[Source records]
- - -

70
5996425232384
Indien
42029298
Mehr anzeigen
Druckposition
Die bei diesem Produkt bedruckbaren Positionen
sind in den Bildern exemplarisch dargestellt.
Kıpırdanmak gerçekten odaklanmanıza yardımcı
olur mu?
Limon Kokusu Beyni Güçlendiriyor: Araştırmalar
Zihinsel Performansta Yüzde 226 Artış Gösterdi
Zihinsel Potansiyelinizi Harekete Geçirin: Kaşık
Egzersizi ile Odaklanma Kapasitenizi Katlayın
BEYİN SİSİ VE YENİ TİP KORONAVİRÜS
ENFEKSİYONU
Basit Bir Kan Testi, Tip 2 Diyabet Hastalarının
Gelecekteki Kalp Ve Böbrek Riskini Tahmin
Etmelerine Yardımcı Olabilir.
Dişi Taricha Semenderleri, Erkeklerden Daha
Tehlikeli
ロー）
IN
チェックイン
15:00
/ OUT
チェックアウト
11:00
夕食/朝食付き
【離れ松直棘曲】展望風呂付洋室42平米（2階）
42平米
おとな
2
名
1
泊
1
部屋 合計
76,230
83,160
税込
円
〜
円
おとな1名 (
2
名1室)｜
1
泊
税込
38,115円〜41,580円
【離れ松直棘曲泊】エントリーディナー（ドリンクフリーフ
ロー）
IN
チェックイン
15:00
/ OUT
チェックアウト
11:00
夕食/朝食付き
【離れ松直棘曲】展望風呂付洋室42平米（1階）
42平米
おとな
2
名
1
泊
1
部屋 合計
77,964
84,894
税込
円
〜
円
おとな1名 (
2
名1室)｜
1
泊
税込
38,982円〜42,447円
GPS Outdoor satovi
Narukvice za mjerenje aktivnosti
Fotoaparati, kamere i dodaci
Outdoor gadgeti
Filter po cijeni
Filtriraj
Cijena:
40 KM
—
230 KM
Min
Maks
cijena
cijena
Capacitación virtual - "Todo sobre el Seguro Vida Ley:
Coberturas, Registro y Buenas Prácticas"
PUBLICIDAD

- - -

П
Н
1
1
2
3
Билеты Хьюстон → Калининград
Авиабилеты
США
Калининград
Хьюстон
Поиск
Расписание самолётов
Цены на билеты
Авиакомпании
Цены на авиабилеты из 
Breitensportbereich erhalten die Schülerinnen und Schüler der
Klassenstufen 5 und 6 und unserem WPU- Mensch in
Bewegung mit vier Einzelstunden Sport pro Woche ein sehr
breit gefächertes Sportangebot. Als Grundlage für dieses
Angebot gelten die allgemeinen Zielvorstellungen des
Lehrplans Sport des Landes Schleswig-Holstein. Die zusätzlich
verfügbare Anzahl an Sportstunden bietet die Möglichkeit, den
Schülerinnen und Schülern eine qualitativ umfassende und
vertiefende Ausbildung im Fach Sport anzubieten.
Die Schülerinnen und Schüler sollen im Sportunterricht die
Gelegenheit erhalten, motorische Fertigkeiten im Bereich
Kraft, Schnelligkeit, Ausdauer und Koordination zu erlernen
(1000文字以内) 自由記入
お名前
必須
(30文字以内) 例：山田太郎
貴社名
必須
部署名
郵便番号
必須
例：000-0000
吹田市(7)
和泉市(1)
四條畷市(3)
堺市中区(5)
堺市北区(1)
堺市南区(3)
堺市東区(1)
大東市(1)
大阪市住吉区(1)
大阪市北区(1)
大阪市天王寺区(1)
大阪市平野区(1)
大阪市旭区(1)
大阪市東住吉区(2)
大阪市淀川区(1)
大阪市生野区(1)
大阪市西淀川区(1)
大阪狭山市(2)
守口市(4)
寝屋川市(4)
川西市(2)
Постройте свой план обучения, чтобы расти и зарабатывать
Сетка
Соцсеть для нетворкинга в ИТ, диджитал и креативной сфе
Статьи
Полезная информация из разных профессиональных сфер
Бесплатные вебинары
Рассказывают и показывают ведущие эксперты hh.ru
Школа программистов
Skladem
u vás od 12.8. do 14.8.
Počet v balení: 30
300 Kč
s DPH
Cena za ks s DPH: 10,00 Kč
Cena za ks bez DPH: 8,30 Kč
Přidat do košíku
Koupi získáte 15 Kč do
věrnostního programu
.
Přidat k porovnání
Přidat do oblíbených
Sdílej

- - -

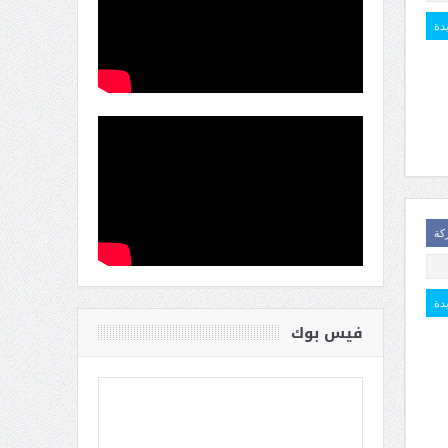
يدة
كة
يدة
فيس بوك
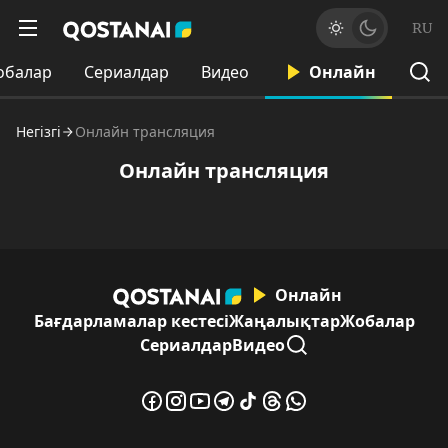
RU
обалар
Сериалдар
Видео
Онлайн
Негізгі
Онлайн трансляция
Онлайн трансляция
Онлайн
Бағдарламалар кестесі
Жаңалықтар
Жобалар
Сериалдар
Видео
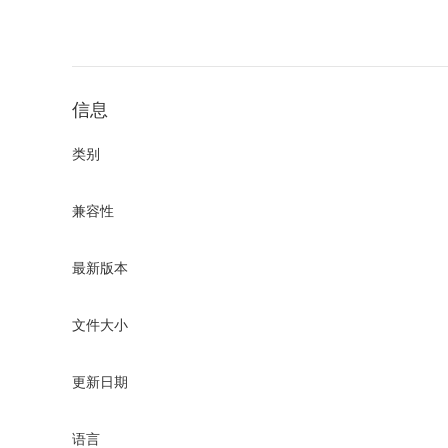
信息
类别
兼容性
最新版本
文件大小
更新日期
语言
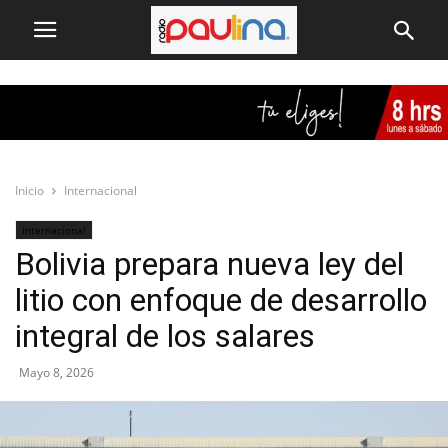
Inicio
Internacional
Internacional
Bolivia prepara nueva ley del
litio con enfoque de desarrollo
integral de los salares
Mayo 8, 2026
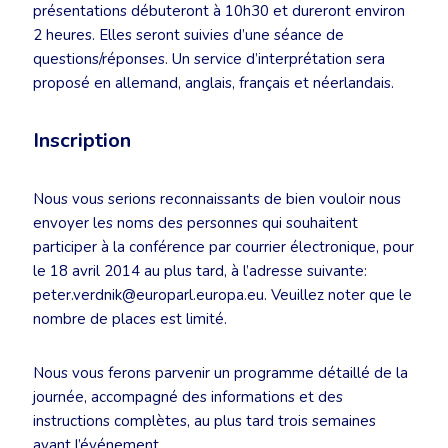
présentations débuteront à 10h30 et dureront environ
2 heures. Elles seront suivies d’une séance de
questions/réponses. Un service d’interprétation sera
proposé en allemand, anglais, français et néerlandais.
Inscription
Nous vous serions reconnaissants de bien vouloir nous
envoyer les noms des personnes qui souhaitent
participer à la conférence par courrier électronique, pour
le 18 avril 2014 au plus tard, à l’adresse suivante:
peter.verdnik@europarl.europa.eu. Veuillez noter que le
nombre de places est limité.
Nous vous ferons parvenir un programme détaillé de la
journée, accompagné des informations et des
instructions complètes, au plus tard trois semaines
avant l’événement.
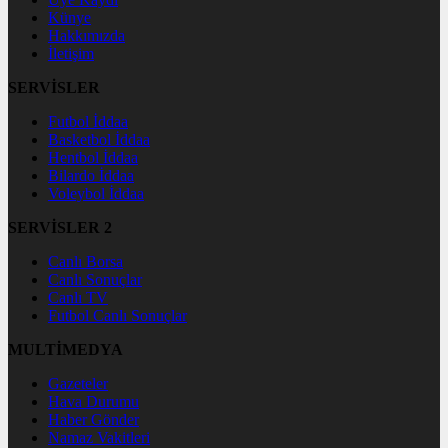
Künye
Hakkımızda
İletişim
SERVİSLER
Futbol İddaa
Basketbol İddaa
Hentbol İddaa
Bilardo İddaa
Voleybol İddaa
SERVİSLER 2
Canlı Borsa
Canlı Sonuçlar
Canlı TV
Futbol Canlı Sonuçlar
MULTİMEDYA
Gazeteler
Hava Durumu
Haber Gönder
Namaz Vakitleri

- - -

Problem ▸ Collect each line in the data above that contains the string "plus". Case counts, so match uppercase and lowercase letters exactly.

Response to this task ▸
le 18 avril 2014 au plus tard, à l’adresse suivante:
instructions complètes, au plus tard trois semaines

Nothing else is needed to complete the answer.